After walking along the magnificent promenade you must visit the exotic Royal Pavilion. Narrow streets inherited from the original fishing village will lead you past antique jewelry boutiques and avant-garde shops to this amazing fairytale palace. A most extraordinary palace designed by the architect John Nash in an Indian style and looks like a mini Taj Mahal. The palace was built for the crown prince who eventually became King George IV. The prince used the palace for secret meetings with his mistress. No matter where you stand on the grounds, you can snap great pictures from every angle. Inside the building, you can enjoy the fascinating interior as it is now open to the public.
The active cultural life of Brighton is worth a mention. Some cities in the world boast extraordinary traditions. Brighton also has many music festivals. The most significant musical event occurred here in 1974, it was the Eurovision Song Contest, when the Swedish pop group ABBA won the top prize with their song “Waterloo.” Thank you, Brighton, for choosing “Abba”, a song which we still enjoy listening to with great nostalgia and much joy. Also, it holds the second largest arts festival in the world, the world’s beard and mustache competition and a festival of the richest people connected with Brighton.

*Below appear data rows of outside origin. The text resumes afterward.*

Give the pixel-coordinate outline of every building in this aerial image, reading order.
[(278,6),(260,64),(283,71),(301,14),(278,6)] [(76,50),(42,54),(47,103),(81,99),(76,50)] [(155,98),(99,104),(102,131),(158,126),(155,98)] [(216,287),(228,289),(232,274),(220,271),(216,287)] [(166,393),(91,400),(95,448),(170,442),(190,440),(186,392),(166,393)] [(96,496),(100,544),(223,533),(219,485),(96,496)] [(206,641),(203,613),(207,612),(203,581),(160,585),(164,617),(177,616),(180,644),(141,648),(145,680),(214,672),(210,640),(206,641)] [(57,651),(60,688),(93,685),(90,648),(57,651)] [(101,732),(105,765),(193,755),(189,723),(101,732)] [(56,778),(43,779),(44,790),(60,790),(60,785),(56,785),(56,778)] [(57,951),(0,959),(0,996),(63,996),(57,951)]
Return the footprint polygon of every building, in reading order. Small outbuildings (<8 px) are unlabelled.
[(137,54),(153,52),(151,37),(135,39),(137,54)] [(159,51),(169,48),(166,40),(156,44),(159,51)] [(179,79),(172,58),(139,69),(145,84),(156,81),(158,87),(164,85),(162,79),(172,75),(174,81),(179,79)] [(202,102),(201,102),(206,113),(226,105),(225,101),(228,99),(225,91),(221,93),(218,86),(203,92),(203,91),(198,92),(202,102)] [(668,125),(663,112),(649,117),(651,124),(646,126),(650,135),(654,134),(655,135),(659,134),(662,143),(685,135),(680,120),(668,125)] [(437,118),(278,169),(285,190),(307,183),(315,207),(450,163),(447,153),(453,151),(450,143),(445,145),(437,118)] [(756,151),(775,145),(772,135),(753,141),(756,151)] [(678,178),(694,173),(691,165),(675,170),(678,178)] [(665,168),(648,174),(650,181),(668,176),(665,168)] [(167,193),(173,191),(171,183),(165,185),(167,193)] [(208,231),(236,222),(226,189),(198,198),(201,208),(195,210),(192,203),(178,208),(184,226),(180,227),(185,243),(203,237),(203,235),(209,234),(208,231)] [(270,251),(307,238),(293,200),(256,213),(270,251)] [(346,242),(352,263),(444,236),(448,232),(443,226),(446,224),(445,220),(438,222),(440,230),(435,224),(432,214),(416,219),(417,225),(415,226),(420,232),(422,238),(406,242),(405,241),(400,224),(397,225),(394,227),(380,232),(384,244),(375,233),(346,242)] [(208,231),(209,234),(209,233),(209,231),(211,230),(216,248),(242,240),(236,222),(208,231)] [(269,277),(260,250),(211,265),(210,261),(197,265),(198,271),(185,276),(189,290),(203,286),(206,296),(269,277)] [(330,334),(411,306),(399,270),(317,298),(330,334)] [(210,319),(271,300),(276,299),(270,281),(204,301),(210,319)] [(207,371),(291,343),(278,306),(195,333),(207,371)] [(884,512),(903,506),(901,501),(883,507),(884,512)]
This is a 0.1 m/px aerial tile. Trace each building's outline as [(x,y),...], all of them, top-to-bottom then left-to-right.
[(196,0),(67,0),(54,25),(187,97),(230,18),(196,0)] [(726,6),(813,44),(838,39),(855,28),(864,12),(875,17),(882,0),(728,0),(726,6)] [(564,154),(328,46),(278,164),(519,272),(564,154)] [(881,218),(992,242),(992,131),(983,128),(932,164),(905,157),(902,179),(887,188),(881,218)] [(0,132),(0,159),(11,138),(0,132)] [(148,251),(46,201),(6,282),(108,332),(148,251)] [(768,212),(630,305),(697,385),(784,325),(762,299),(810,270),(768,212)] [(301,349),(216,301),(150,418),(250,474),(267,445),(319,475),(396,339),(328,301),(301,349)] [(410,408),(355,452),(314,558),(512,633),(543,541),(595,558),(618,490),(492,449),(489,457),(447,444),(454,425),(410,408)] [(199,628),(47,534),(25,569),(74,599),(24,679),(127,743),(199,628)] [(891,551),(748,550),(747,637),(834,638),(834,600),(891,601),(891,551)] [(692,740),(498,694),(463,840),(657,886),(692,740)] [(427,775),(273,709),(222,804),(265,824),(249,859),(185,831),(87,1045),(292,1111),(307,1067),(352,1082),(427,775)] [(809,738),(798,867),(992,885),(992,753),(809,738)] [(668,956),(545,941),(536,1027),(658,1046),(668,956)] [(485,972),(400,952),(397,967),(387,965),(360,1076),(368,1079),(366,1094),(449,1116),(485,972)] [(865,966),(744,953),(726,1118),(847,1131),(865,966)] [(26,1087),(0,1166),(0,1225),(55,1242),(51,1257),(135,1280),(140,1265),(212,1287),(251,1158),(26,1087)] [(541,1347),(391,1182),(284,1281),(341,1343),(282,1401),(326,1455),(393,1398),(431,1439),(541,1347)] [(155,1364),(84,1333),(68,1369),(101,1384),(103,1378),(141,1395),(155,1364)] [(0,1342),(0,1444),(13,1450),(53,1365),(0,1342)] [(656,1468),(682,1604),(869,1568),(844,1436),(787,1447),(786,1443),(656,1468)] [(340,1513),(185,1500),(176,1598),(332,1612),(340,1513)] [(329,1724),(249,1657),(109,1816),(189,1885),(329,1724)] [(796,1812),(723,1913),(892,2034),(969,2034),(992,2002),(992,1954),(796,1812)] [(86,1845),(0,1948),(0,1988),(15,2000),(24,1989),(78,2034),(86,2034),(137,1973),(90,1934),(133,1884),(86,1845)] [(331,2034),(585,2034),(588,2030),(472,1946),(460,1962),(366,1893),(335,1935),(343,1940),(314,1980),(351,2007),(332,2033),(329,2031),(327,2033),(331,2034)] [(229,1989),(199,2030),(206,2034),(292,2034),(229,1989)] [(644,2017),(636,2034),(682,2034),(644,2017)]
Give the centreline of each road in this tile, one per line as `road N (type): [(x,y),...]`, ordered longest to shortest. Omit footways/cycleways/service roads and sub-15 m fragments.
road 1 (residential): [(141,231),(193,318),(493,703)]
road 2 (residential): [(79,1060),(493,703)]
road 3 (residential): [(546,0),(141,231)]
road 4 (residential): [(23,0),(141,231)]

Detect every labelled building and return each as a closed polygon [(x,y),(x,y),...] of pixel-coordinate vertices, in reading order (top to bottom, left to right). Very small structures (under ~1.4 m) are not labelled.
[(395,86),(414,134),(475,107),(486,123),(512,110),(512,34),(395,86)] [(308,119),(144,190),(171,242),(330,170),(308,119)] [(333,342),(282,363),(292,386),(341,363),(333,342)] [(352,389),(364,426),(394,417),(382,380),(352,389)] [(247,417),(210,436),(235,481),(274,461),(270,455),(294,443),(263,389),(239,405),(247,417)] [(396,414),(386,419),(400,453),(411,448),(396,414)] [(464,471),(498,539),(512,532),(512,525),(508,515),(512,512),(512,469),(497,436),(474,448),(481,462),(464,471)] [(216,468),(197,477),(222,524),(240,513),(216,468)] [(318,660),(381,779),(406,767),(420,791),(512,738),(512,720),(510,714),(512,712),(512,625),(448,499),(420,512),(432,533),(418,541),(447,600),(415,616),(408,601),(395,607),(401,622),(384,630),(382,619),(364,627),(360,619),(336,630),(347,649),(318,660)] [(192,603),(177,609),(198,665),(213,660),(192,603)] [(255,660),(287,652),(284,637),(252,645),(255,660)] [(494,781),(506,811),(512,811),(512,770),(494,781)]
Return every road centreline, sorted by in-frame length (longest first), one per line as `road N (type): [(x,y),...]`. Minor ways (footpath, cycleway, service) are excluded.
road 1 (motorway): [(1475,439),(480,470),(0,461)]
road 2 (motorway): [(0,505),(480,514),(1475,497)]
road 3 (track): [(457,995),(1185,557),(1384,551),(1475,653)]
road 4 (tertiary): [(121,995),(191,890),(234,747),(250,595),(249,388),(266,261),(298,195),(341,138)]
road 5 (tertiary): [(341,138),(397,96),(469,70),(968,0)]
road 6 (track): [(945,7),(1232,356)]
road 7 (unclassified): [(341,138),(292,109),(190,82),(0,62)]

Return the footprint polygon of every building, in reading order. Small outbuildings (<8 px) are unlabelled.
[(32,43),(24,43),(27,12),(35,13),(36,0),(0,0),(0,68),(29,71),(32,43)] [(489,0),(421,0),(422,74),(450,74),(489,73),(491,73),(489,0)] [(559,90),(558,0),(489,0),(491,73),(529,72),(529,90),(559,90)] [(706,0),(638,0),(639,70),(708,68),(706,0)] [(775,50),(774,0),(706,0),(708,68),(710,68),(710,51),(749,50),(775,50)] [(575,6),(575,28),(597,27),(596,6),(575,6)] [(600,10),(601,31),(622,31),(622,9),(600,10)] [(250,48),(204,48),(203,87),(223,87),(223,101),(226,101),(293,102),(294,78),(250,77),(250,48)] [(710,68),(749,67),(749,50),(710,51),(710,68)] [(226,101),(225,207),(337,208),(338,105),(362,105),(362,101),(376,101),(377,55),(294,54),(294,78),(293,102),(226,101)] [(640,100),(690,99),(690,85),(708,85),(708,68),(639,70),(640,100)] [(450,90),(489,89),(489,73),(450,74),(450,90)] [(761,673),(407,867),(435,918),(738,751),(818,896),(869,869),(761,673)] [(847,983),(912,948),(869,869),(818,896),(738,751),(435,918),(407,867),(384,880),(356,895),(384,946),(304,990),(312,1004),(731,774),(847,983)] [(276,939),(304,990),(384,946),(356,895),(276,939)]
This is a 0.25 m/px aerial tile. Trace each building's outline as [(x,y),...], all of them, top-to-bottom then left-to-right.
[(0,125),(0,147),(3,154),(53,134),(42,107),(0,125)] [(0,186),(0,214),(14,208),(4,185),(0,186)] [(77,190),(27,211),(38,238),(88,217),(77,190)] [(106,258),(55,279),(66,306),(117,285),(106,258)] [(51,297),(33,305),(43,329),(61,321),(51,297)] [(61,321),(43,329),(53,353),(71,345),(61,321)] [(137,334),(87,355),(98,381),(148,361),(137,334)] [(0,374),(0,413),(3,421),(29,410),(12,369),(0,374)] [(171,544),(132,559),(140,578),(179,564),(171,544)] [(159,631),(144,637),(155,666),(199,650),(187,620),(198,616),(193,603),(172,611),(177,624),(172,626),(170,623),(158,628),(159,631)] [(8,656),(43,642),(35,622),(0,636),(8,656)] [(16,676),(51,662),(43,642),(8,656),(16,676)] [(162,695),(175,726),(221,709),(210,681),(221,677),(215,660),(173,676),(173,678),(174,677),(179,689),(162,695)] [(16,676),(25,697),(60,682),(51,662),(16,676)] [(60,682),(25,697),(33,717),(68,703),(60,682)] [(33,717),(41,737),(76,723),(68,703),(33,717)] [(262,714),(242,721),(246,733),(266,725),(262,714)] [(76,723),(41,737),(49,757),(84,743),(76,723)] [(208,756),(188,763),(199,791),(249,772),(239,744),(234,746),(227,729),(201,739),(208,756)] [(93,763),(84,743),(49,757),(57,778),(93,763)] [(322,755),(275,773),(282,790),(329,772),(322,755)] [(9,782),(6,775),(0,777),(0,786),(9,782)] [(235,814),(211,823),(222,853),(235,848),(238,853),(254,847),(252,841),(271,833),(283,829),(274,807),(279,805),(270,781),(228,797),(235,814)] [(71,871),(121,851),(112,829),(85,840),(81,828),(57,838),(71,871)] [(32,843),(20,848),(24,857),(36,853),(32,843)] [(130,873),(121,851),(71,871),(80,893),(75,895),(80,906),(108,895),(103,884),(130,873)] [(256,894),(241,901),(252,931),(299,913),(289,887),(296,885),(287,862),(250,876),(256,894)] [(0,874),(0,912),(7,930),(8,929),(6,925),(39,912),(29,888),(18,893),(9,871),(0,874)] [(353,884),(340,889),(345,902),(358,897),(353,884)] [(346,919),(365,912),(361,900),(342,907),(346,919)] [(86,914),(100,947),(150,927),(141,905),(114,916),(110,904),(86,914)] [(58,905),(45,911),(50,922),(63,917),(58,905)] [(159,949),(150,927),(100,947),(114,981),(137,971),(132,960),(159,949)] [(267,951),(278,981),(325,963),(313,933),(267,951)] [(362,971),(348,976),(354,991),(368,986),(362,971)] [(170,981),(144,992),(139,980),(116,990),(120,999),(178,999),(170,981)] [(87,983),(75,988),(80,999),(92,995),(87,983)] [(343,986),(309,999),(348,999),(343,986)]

6. Selsey. The small town of Selsey is located at the southern end of the Manhood peninsula. It’s very quiet place, not too fussy and looks very comfortable, so it was on the day we visited and I also noticed that no one was in a hurry. When I saw the sea, I realized why: the bluish-silver mirror of water merges with the horizon and feels as if it goes on to infinity. The pebble beach is considered one of the best and cleanest in West Sussex and is of great scientific interest, because of the unusual rock formations at the bottom of the sea and large stone boulders on the banks. The problem here is that the sea is washing away the coastline and is of great concern to the locals and scientists. It could be that this beautiful beach will one day disappear altogether.
Once upon a time Selsey was the capital of the South Saxon kingdom. In 1877, they found silver and gold coins on the beach dating back to the Celtic Atrebates rulers and later other gold artifacts with runic inscriptions were also found on this beach, these can now be seen in the British Museum. Nothing here reminds one of the old days and prehistoric life anymore. But the merging of the horizon and the gray-blue sea reminds us of the impermanence of life. Sitting on this beach whilst looking out to sea you can indulge in some philosophical reveries.